Gochujang is a Korean hot pepper paste, fermented. It is used for marinating meat, as a seasoning for soups, stews and for pickling vegetables, e.g. kimchi. It is also a great addition to pancake batter. The spiciness and taste of the pancakes will depend, among other things, on the quality of the gochujang paste used. So try it before adding it to the dough so there are no surprises.
INGREDIENTS for 4 pancakes
- 135 g of wheat flour
- 60 g rice flour
- 1 egg
- 325 ml of very cold water
- 1.5 tablespoons of hot pepper paste Gochujang (more or less as you like)

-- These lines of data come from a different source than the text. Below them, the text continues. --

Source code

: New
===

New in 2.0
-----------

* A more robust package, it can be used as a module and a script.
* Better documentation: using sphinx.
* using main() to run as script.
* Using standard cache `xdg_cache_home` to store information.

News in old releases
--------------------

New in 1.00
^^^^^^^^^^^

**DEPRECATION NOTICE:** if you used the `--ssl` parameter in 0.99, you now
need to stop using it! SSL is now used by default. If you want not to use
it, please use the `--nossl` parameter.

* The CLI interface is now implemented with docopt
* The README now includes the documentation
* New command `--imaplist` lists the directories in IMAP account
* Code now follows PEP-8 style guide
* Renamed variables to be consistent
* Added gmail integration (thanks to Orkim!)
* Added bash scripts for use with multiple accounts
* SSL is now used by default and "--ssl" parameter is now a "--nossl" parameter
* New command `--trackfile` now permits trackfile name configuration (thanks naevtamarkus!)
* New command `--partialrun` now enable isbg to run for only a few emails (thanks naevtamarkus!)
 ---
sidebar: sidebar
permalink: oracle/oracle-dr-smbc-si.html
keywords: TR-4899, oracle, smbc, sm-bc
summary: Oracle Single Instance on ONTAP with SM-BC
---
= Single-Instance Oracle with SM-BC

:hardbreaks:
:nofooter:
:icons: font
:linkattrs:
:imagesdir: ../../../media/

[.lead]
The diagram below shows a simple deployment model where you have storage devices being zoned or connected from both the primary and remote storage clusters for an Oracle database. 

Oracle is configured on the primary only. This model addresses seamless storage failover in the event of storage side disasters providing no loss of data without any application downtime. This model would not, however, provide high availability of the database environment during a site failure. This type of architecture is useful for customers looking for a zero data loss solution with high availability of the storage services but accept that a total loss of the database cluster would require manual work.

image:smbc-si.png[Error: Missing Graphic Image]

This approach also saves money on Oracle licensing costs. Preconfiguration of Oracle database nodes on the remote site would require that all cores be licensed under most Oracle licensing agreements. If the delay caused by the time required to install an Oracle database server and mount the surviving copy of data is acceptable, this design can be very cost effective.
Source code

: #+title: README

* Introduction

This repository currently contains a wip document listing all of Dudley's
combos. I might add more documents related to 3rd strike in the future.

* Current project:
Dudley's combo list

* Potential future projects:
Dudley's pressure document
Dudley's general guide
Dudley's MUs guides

- 2 tbsp coarsely chopped fresh cilantro or parsley
- frying oil
- 300 g asparagus (without woody ends), halved lengthwise
- 120 g of spring onions cut in half crosswise and lengthwise
- yoghurt or creme fraiche to serve with sauce
- 50 ml of soy sauce
- 1 tablespoon of honey
- 2 teaspoons of roasted sesame seeds
- 2 teaspoons of rice vinegar
- 1 garlic clove, finely aged or crushed
- fresh chili, chopped or dried in flakes - to taste
- We are preparing the sauce. Put all the ingredients in a bowl, stir until combined and set aside.
- Pour both flours and half a teaspoon of salt into a larger bowl, mix with a whisk.
- In a separate bowl, mix eggs, ice water, gochujang paste and cilantro.
- Pour the wet ingredients into the flour in a thin stream and mix with a whisk until a smooth mass is obtained, no longer.
- In a frying pan with a diameter of 18 - 20 cm, pour a tablespoon of oil and heat it well.
- We put 1/4 of the asparagus, sprinkle with a pinch of salt and fry for about 2 minutes until they start to blush. Turn the asparagus several times during frying.
- Add 1/4 spring onions to the pan and fry for another 30 seconds.
- Pour the asparagus and spring onions with 1/4 of the batter, spread evenly over the pan and fry for about 2 minutes.
- Flip and fry the other side until the pancake turns brown and crispy.
- Put it on a plate and fry the next pancakes.
- Distribute pancakes on plates, serve with yoghurt, previously prepared sauce and coriander.
Wiktoria 2023-05-16 09:51:42
Wow, przyznam, że już nie mogę się doczekać, aby spróbować takich naleśników i kombinacji smaków. :)
TajemniceSmaku 2023-05-16 11:21:51
Polecam, to bardzo szybkie i pyszne danie 🙂
Ilona 2023-05-17 11:57:35
Przyznam, że nigdy nie widziałam takich. Zapowiadają się inaczej i smacznie
TajemniceSmaku 2023-05-17 12:09:14
Polecam, to bardzo pyszne i szybkie w przygotowaniu danie!